Carcassonne : un jeune homme meurt quelques jours après avoir été violenté par la police municipale


À la tête des agresseurs : César Ramaut, chef de la police de la ville et néo-nazi qui rêve de «tuer les blédards»


César Ramaut, chef de la police municipale de Carcassonne, en haut lors d'une agression qui a aboutit à la mort de Youssef, en bas en tant que membre de la sécurité de Jordan Bardella.

Dans une vidéo révélée le 8 septembre par le quotidien Le Midi Libre, on entend le chef de la Police municipale de Carcassonne, au milieu d’un flot de propos racistes, homophobes et misogynes, confier son rêve d’un «coup d’État» pour pouvoir assassiner les «blédards et les pédés». Cet enregistrement remontait à plusieurs mois et, depuis, cet agent pourrait bien avoir joint les actes à la parole.

C’est ce que révèle une nouvelle vidéo, qui vient d’être publiée : elle remonte au 21 juin 2026, le jour de la Fête de la musique. Comme partout dans le pays, du matériel sonore est installé dans la rue, et on voit un groupe de personnes participer à cet événement qui célèbre le début de l’été. À Carcassonne, un maire d’extrême droite a été élu trois mois plus tôt. À 19h45, des policiers municipaux agressent ce groupe : un homme, les bras le long du corps, est attrapé par surprise par un des agents, qui arrive dans son dos, et qui le projette très violemment par terre. Sur les images, ont voit clairement que son crane cogne le sol. La victime souffre et tient sa tête pendant une trentaine de secondes : elle est tombée à pleine vitesse sans pouvoir se rattraper. Un acte qui peut tuer.

Il s’agit de Youssef E., 29 ans, un homme sans domicile fixe qui résidait à Carcassonne. Ce soir là, alors que la police intervenait pour stopper la musique, son seul tort était de s’être approché de l’enceinte pour récupérer son téléphone qui y était branché. Ce qui a déclenché le geste dangereux, violent et gratuit des agents.

Selon un témoin interrogé par Médiapart, qui a filmé les faits, les tensions ont continué après cette scène. Les personnes présentes ont reproché aux policiers d’avoir «éclaté la gueule» de Youssef et leur ont parlé d’un risque de «trauma crânien». En riposte, ces agents ont ont éloigné les témoins, leur ordonnant de circuler.

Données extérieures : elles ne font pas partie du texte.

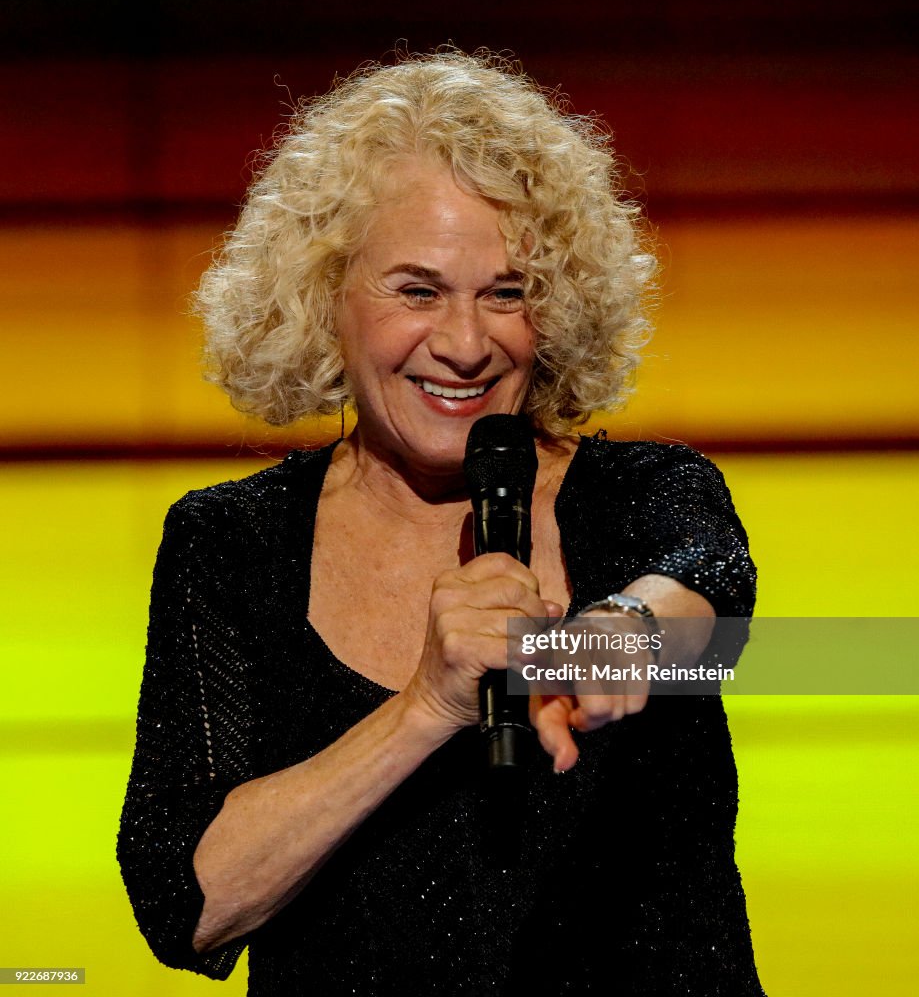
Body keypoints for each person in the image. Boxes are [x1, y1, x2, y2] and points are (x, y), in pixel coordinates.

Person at [117, 50, 765, 994]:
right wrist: (424, 709)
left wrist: (624, 635)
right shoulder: (231, 543)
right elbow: (189, 907)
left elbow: (705, 596)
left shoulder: (648, 491)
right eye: (416, 291)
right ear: (319, 298)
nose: (465, 344)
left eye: (506, 292)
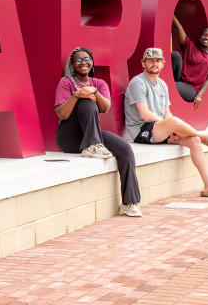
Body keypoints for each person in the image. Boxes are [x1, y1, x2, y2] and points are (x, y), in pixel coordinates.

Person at [124, 48, 208, 199]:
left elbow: (167, 113)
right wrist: (169, 125)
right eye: (151, 61)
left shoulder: (162, 84)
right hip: (142, 130)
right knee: (177, 124)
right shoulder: (138, 83)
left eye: (158, 61)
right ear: (143, 63)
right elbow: (145, 114)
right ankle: (203, 135)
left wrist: (172, 129)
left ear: (163, 64)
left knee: (194, 140)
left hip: (160, 128)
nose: (155, 64)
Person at [55, 48, 143, 217]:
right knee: (86, 103)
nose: (83, 63)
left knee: (124, 148)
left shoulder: (99, 84)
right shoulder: (65, 83)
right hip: (69, 138)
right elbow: (62, 114)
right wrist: (77, 95)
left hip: (91, 134)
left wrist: (93, 92)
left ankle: (131, 202)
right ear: (72, 65)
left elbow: (105, 107)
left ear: (92, 62)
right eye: (78, 60)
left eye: (86, 59)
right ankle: (92, 147)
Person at [170, 15, 208, 109]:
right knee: (175, 55)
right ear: (200, 37)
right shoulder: (189, 46)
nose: (207, 37)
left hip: (190, 89)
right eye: (204, 35)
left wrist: (199, 95)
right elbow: (178, 27)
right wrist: (170, 12)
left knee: (168, 86)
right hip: (178, 78)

Ensuite, Youssef «s’est fait gazer» et les policiers ont embarqué un autre homme, celui qui diffusait de la musique.

Youssef E. est mort le 3 juillet, douze jours après cette scène. Les autorités judiciaires ont conclu à un «arrêt cardiaque» dont la cause reste à ce jour «indéterminée». Mais qui se soucie de la vie d’un SDF arabe dans une ville d’extrême droite ? La sœur du défunt, interrogée par Médiapart, explique que Youssef «souffrait de ce monde», et se dit choquée par la violence des images qui viennent d’être rendues publiques.

Au milieu des hommes en uniformes, commandant les agents, on reconnaît clairement un policier grand et chauve, qui intimide des passants. C’est César Ramaut.

Il a été suspendu par la mairie RN après la diffusion de ses propos racistes et la polémique qui a suivie, mais cela ne trompe personne. Le chef de la Police municipale était un proche du maire actuel, et la vidéo en question est connue depuis des mois au sein de l’équipe municipale comme de la précédente. César Ramaut accompagnait Jordan Bardella lorsqu’il était en tournée dans la région, et faisait office de garde du corps. Notamment fin novembre 2025 à Moissac et en février 2026 à Agde, alors que la vidéo était déjà traitée en interne et que l’agent était placé en arrêt maladie. Le 16 mars 2026, dès le lendemain du premier tour des municipales, Christophe Barthès arrivé en tête, remet le flic raciste au travail sur le terrain.

Parmi les nombreuses mesures anti-sociales prises par ce maire RN, un arrêté «anti-mendicité», qui permet aux policiers locaux d’accentuer la chasse aux pauvres et de faire disparaître la misère. Et de les jeter au sol sans ménagement, comme des objets encombrants, risquant ainsi leur vie.

Youssef, dont la famille a été contacté par Médiapart, avait coutume d’expliquer le mode de vie qu’il avait choisi avec les mots suivants : «Ce n’est pas un bon signe de santé mentale que d’être bien inséré dans une société malade». Aujourd’hui, cette société dysfonctionnelle et qu’il n’a pas choisie lui a peut-être coûté la vie.